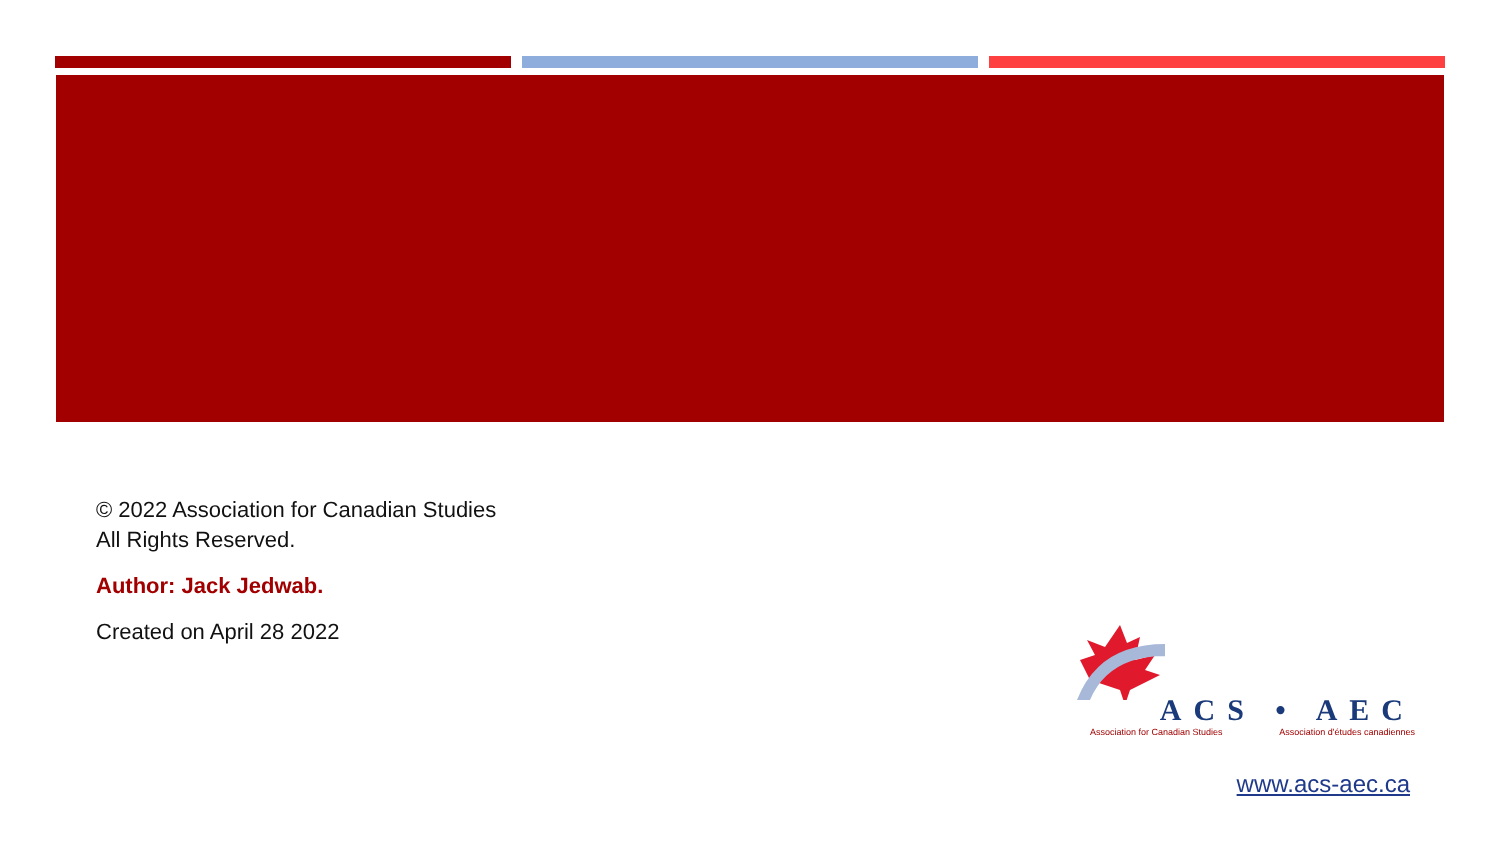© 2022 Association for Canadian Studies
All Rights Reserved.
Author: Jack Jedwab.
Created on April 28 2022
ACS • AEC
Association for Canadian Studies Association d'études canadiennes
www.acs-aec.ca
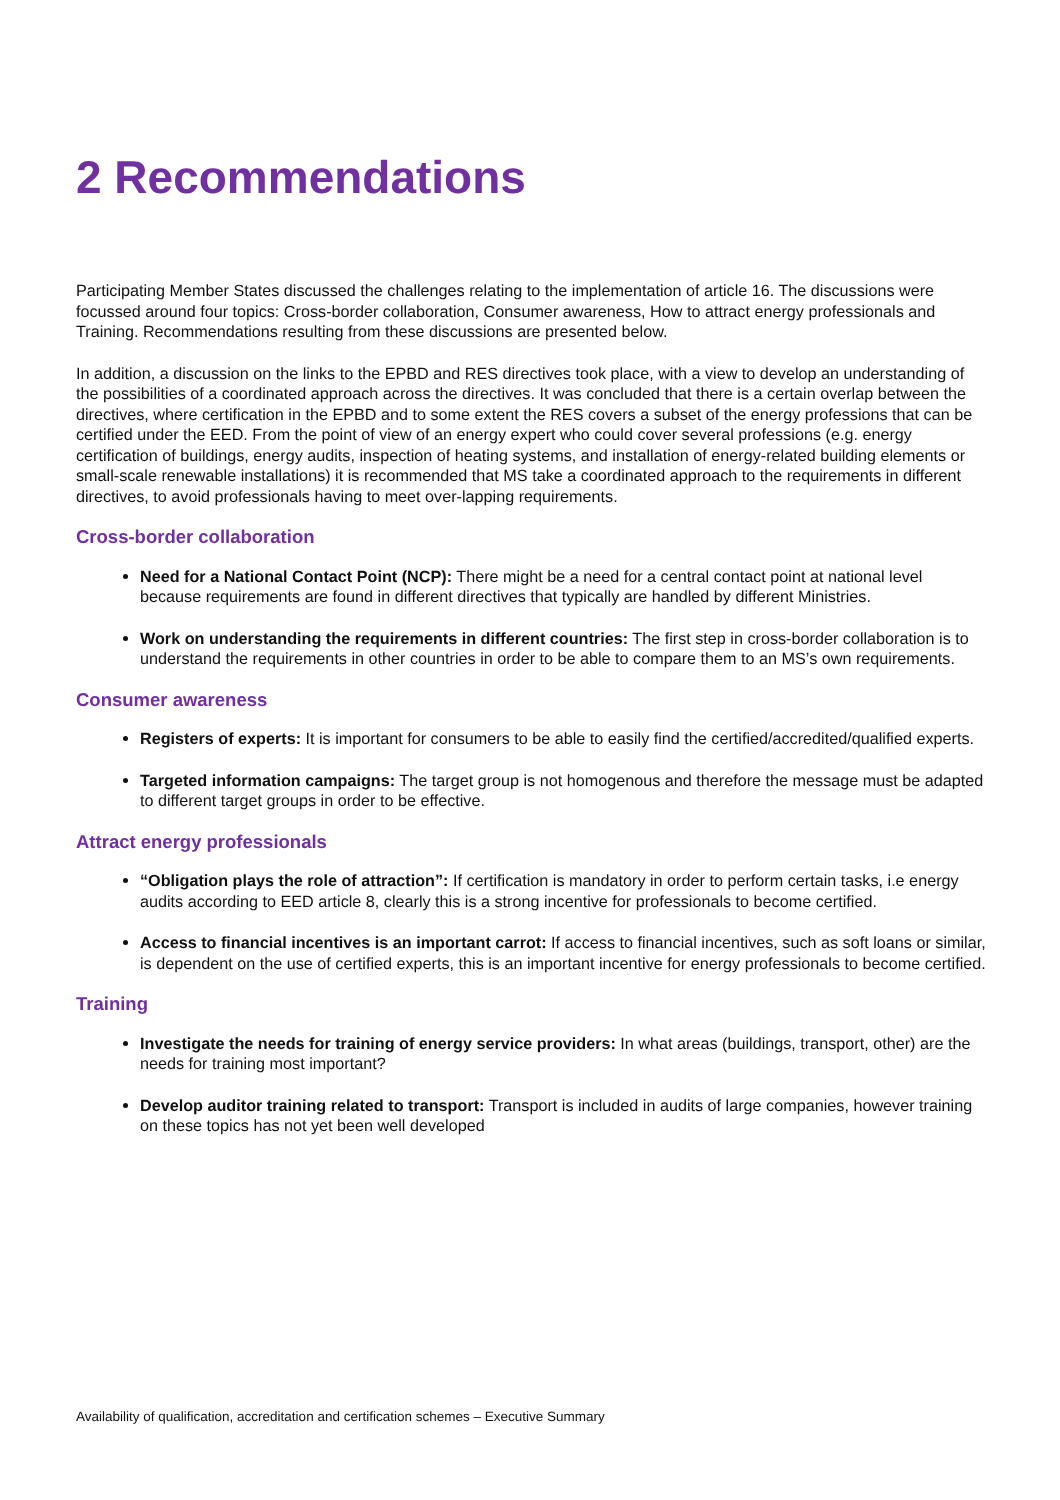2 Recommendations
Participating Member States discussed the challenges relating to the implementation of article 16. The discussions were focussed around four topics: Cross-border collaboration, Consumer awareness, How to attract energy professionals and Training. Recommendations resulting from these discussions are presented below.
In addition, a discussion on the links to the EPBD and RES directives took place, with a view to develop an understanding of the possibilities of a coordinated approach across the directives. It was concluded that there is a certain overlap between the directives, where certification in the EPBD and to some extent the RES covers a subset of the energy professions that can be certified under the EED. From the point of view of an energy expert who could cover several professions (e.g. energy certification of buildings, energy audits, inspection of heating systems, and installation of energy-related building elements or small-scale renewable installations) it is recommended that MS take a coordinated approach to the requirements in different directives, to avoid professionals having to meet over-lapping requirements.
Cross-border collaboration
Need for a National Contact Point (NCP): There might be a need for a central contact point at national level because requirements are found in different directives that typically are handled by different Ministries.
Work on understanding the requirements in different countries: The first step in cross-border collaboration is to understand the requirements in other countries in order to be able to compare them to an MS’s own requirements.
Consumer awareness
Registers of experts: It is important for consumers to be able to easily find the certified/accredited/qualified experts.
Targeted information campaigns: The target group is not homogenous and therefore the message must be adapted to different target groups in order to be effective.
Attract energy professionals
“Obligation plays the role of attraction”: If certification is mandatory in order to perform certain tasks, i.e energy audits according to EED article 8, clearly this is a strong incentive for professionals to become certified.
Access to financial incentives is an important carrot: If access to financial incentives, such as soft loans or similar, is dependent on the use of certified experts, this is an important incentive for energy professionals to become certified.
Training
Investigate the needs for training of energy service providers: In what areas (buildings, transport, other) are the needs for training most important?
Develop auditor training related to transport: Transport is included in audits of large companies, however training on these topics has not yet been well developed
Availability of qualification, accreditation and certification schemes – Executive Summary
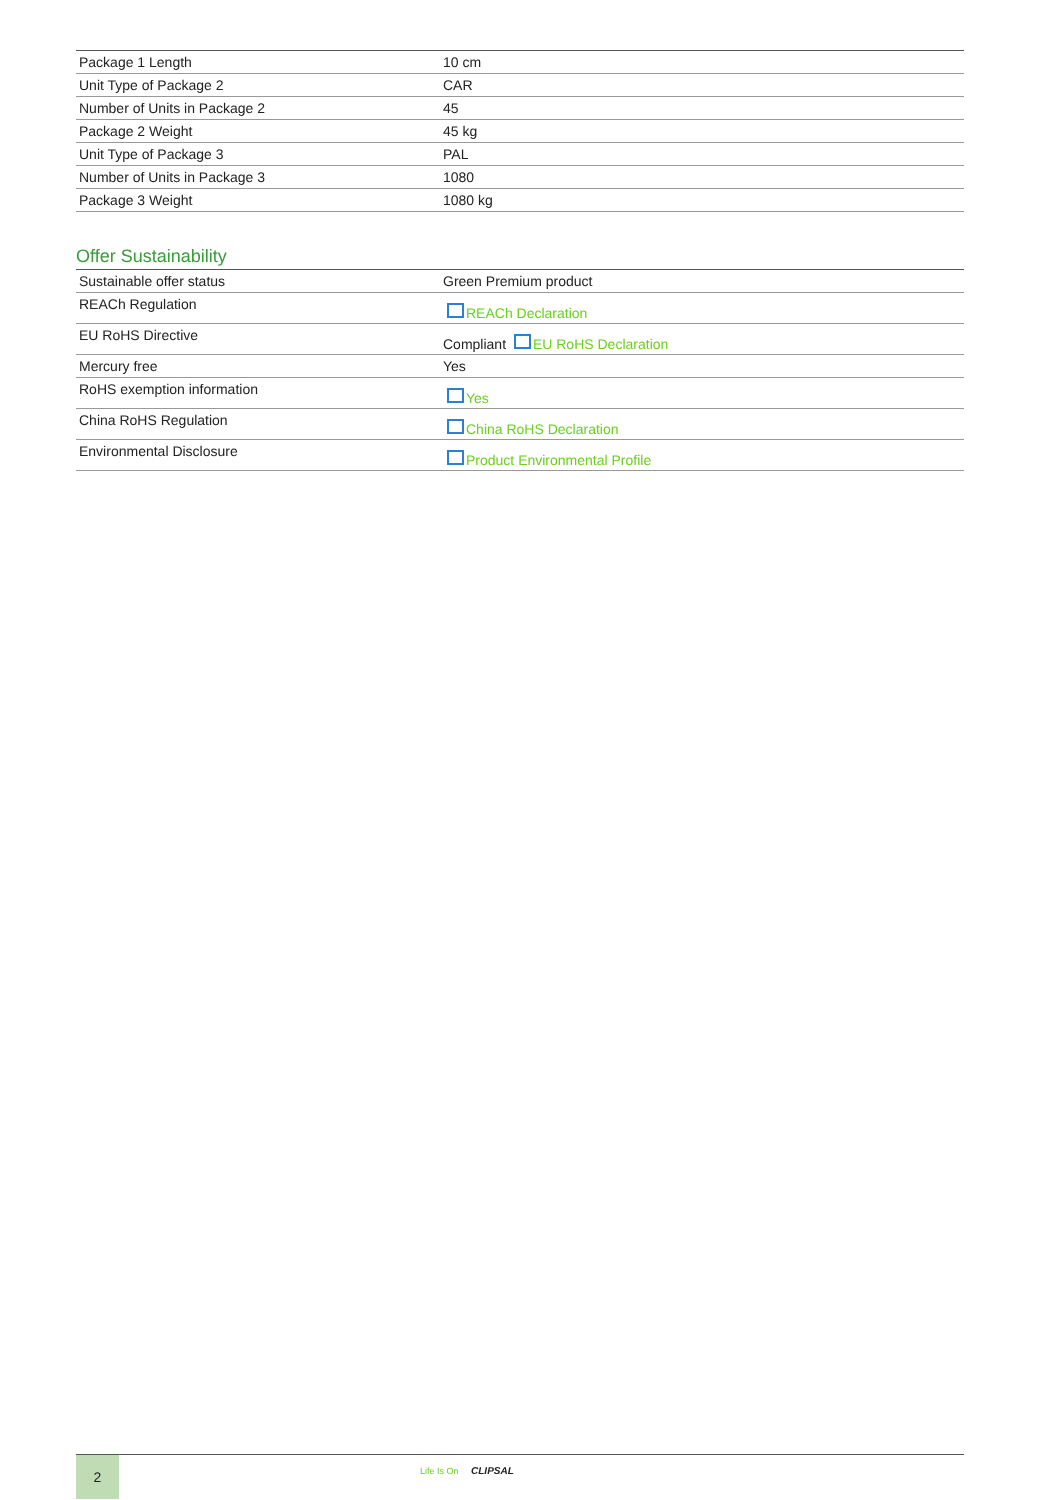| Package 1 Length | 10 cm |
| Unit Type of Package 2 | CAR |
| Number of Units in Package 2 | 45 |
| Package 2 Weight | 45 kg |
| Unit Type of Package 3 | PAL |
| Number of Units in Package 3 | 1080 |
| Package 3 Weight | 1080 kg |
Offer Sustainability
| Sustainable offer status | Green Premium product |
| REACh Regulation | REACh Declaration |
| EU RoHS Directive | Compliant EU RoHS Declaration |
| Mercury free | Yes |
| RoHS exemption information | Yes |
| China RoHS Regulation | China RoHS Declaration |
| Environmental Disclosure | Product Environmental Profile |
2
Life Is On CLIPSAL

-- -- --

### [Problem description]
Exclude all images, then retype the records above without alteration.

### [Answer to this problem]
© 2022 Association for Canadian Studies
All Rights Reserved.
Author: Jack Jedwab.
Created on April 28 2022
ACS • AEC
Association for Canadian Studies Association d'études canadiennes
www.acs-aec.ca
2 Recommendations
Participating Member States discussed the challenges relating to the implementation of article 16. The discussions were focussed around four topics: Cross-border collaboration, Consumer awareness, How to attract energy professionals and Training. Recommendations resulting from these discussions are presented below.
In addition, a discussion on the links to the EPBD and RES directives took place, with a view to develop an understanding of the possibilities of a coordinated approach across the directives. It was concluded that there is a certain overlap between the directives, where certification in the EPBD and to some extent the RES covers a subset of the energy professions that can be certified under the EED. From the point of view of an energy expert who could cover several professions (e.g. energy certification of buildings, energy audits, inspection of heating systems, and installation of energy-related building elements or small-scale renewable installations) it is recommended that MS take a coordinated approach to the requirements in different directives, to avoid professionals having to meet over-lapping requirements.
Cross-border collaboration
Need for a National Contact Point (NCP): There might be a need for a central contact point at national level because requirements are found in different directives that typically are handled by different Ministries.
Work on understanding the requirements in different countries: The first step in cross-border collaboration is to understand the requirements in other countries in order to be able to compare them to an MS’s own requirements.
Consumer awareness
Registers of experts: It is important for consumers to be able to easily find the certified/accredited/qualified experts.
Targeted information campaigns: The target group is not homogenous and therefore the message must be adapted to different target groups in order to be effective.
Attract energy professionals
“Obligation plays the role of attraction”: If certification is mandatory in order to perform certain tasks, i.e energy audits according to EED article 8, clearly this is a strong incentive for professionals to become certified.
Access to financial incentives is an important carrot: If access to financial incentives, such as soft loans or similar, is dependent on the use of certified experts, this is an important incentive for energy professionals to become certified.
Training
Investigate the needs for training of energy service providers: In what areas (buildings, transport, other) are the needs for training most important?
Develop auditor training related to transport: Transport is included in audits of large companies, however training on these topics has not yet been well developed
Availability of qualification, accreditation and certification schemes – Executive Summary
| Package 1 Length | 10 cm |
| Unit Type of Package 2 | CAR |
| Number of Units in Package 2 | 45 |
| Package 2 Weight | 45 kg |
| Unit Type of Package 3 | PAL |
| Number of Units in Package 3 | 1080 |
| Package 3 Weight | 1080 kg |
Offer Sustainability
| Sustainable offer status | Green Premium product |
| REACh Regulation | REACh Declaration |
| EU RoHS Directive | Compliant EU RoHS Declaration |
| Mercury free | Yes |
| RoHS exemption information | Yes |
| China RoHS Regulation | China RoHS Declaration |
| Environmental Disclosure | Product Environmental Profile |
2
Life Is On CLIPSAL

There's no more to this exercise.